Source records
####

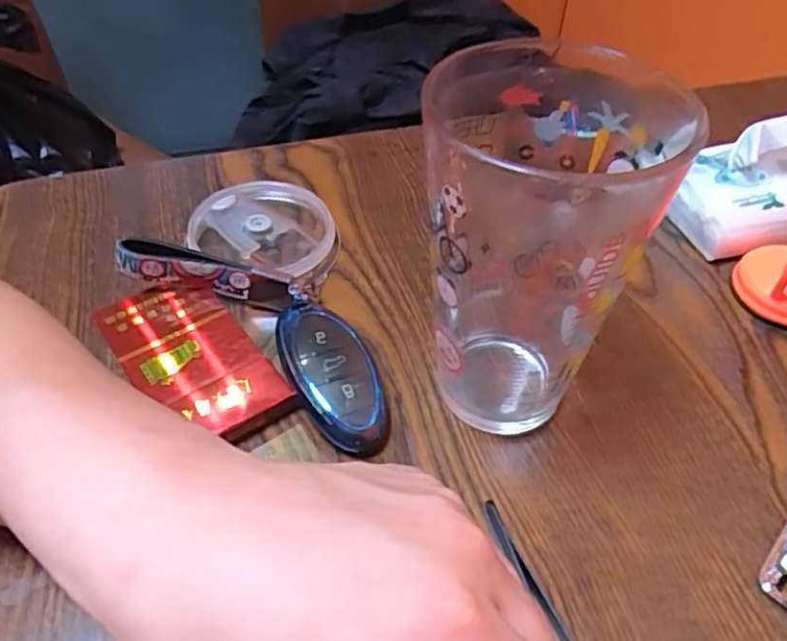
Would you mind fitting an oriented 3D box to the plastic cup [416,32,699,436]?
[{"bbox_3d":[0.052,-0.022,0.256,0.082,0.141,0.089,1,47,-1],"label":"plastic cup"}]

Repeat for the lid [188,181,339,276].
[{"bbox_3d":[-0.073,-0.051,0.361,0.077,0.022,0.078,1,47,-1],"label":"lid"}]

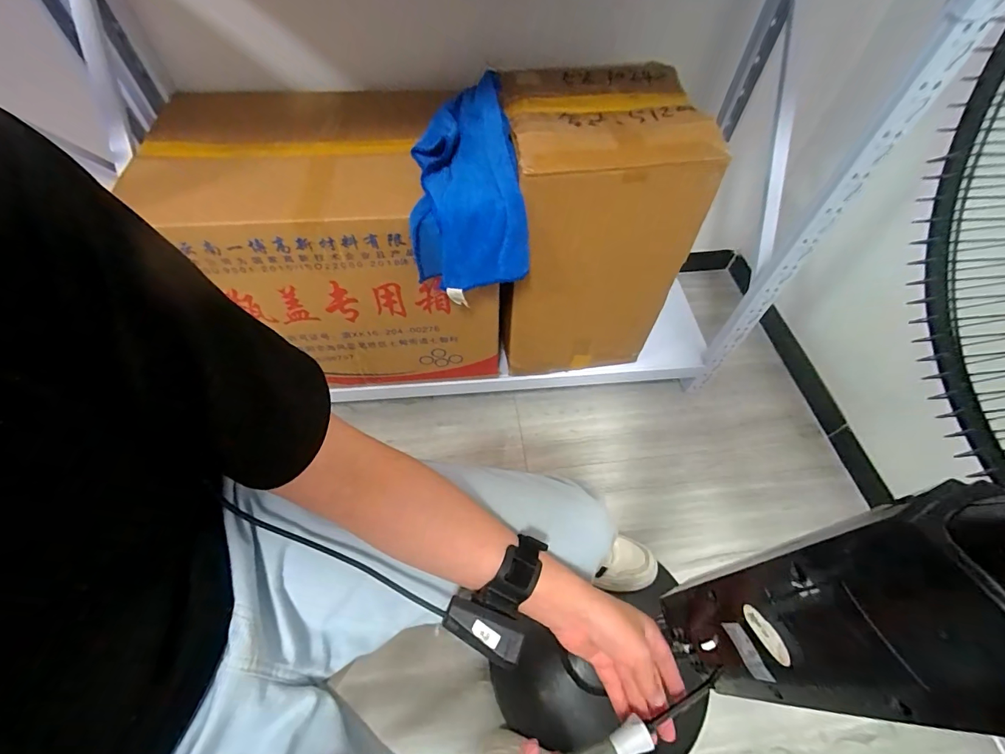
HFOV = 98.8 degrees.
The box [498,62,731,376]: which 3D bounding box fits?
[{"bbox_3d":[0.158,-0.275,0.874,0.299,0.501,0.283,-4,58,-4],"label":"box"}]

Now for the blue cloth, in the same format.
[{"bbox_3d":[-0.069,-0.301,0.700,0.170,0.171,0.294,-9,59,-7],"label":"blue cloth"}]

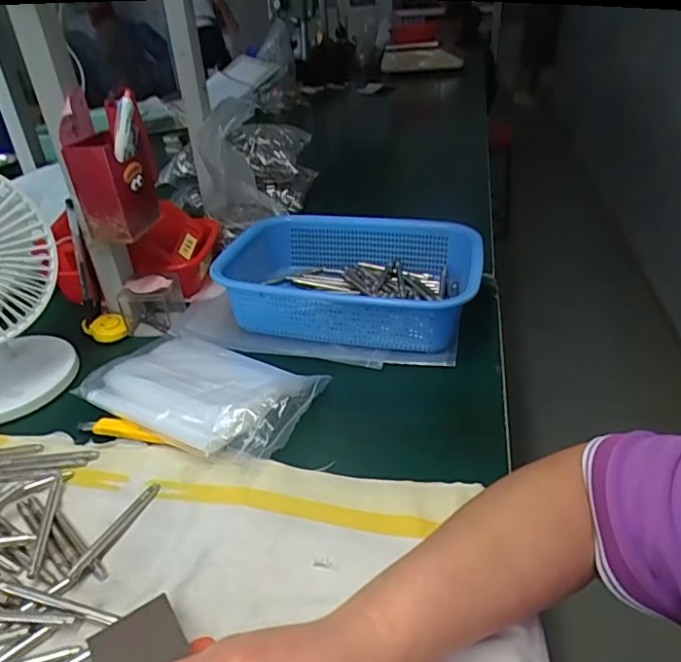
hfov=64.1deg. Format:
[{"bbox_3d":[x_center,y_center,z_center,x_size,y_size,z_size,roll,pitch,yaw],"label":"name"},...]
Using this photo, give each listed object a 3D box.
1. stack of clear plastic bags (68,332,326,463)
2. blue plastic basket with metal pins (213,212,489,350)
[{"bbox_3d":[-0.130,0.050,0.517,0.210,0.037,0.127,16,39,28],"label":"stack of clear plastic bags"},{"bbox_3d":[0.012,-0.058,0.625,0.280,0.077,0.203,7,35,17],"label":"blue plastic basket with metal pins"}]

####

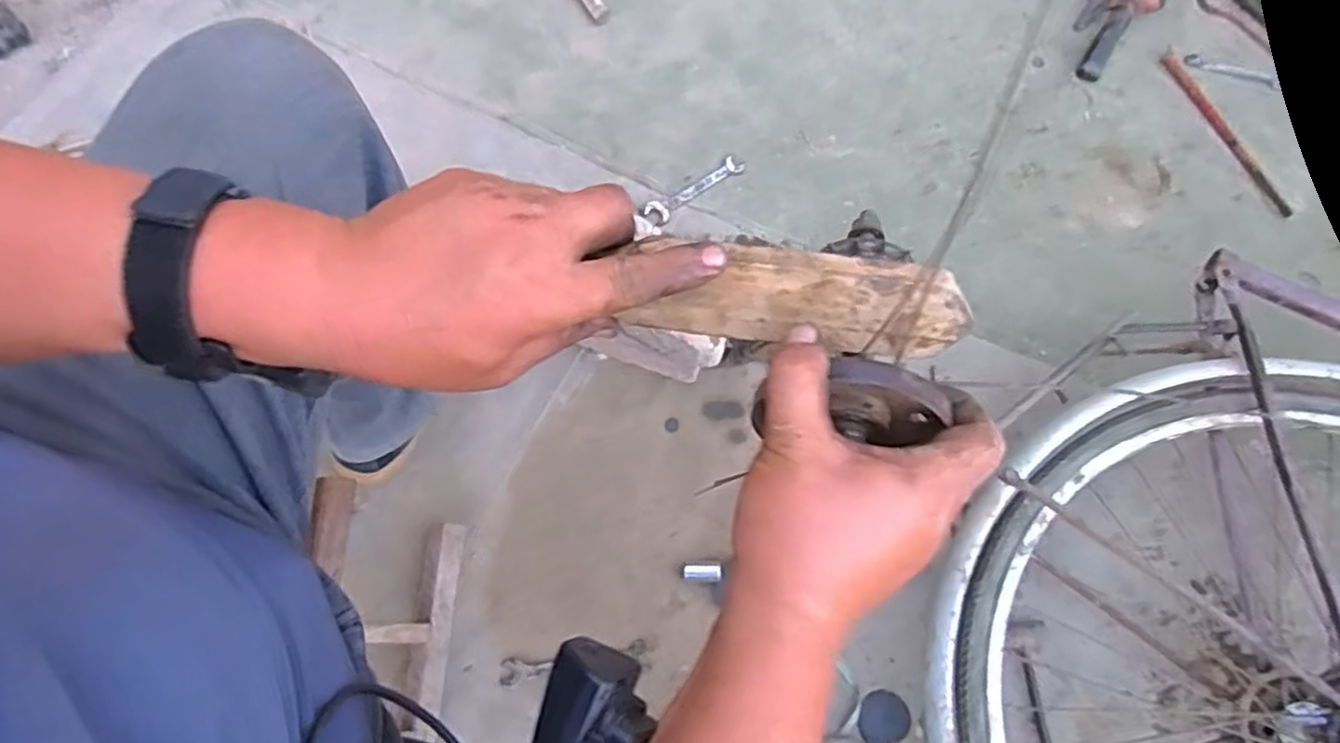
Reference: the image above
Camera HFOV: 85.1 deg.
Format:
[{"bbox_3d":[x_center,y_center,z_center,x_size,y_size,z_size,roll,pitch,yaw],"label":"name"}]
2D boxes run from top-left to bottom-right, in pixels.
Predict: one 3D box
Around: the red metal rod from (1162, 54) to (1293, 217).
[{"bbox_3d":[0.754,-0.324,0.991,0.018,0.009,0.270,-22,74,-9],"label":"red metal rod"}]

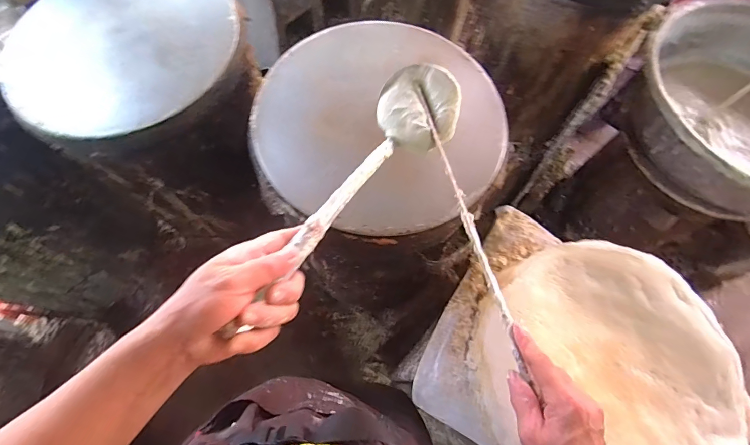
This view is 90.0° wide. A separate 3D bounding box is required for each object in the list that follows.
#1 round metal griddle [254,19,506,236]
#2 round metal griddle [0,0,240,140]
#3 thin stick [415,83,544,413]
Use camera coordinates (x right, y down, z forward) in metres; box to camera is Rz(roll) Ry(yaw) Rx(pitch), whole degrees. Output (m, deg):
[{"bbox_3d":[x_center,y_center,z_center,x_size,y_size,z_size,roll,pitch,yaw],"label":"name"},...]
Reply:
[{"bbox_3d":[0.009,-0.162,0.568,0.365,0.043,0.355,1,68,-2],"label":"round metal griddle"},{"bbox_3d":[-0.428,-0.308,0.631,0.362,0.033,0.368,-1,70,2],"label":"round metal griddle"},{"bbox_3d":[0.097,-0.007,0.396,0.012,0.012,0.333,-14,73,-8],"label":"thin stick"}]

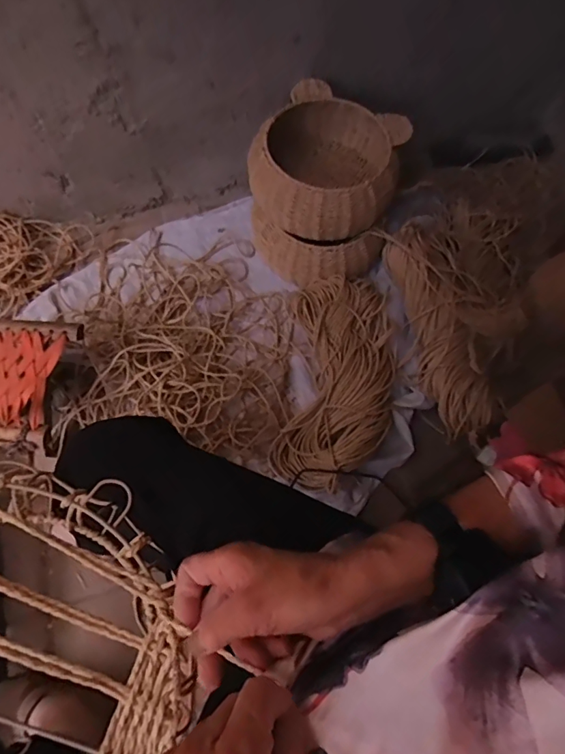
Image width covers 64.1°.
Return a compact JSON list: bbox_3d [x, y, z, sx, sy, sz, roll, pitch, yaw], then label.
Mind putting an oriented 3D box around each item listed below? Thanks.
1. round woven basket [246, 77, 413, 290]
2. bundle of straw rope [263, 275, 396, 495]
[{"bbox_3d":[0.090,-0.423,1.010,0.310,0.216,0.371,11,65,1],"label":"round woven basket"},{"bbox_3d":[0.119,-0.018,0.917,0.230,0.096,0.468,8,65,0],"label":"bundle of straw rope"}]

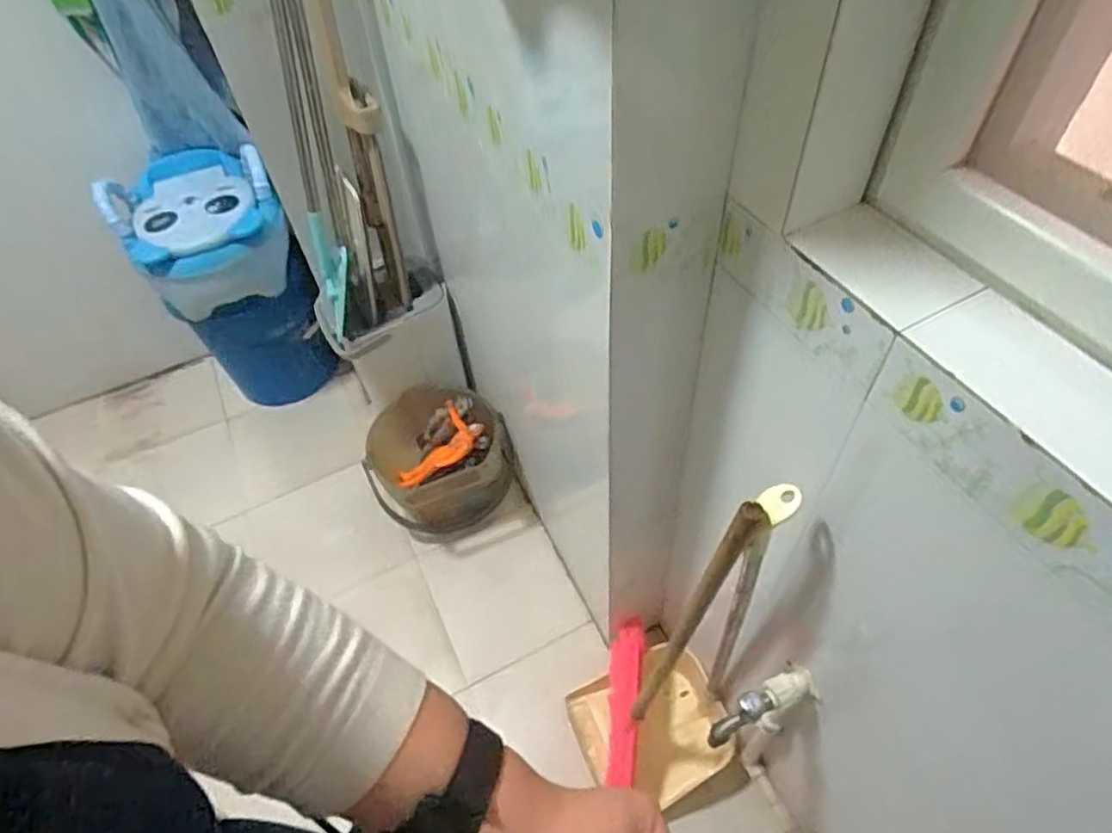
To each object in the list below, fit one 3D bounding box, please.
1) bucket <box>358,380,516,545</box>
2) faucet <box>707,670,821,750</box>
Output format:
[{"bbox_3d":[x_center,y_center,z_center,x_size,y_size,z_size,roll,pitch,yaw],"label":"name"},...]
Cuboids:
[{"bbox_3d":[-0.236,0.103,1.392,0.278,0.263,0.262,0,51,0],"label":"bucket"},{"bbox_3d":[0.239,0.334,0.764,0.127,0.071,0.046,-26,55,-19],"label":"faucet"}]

####

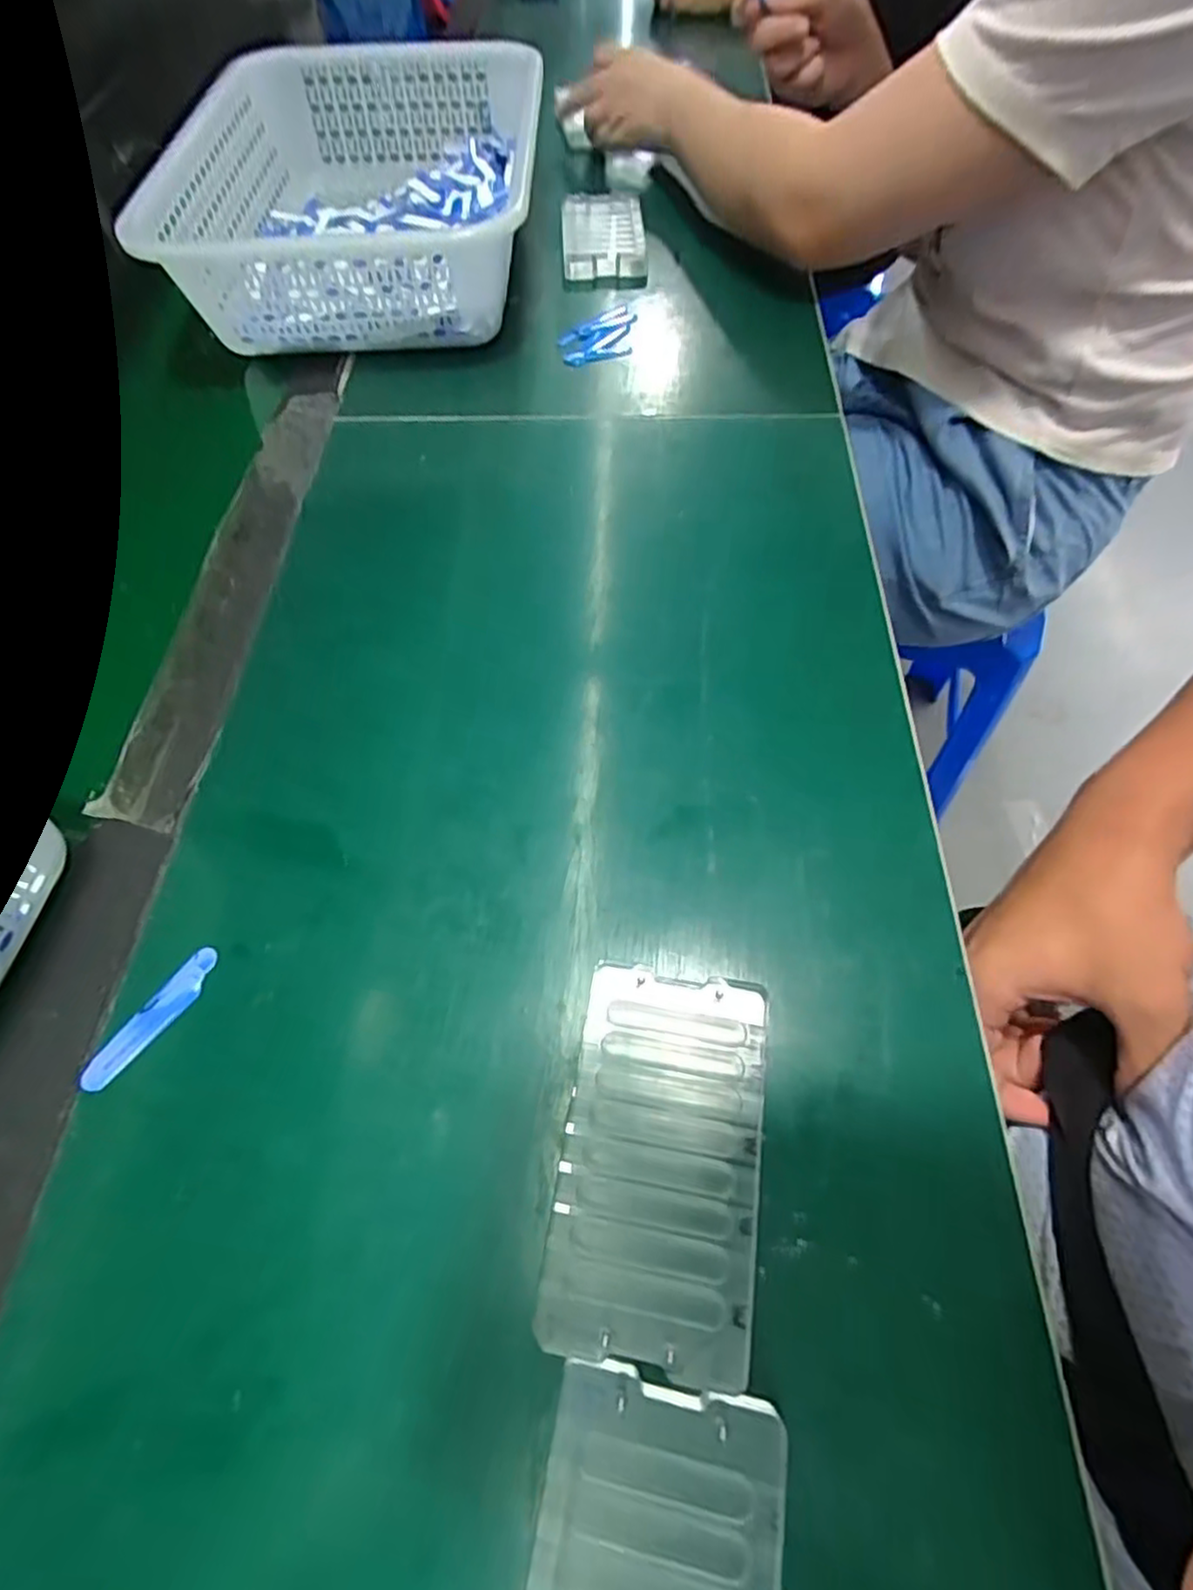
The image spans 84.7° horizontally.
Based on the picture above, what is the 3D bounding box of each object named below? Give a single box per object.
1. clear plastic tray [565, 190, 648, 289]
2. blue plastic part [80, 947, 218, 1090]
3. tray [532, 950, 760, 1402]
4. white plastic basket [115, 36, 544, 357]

####

**Your goal**
Your output should be the lines above from the one that contains "#2 round metal griddle [0,0,240,140]" through the one that contains "Return a compact", word for word, with pictures left out.

**Response to this task**
#2 round metal griddle [0,0,240,140]
#3 thin stick [415,83,544,413]
Use camera coordinates (x right, y down, z forward) in metres; box to camera is Rz(roll) Ry(yaw) Rx(pitch), whole degrees. Output (m, deg):
[{"bbox_3d":[x_center,y_center,z_center,x_size,y_size,z_size,roll,pitch,yaw],"label":"name"},...]
Reply:
[{"bbox_3d":[0.009,-0.162,0.568,0.365,0.043,0.355,1,68,-2],"label":"round metal griddle"},{"bbox_3d":[-0.428,-0.308,0.631,0.362,0.033,0.368,-1,70,2],"label":"round metal griddle"},{"bbox_3d":[0.097,-0.007,0.396,0.012,0.012,0.333,-14,73,-8],"label":"thin stick"}]

Image width covers 64.1°.
Return a compact JSON list: bbox_3d [x, y, z, sx, sy, sz, roll, pitch, yaw], then label.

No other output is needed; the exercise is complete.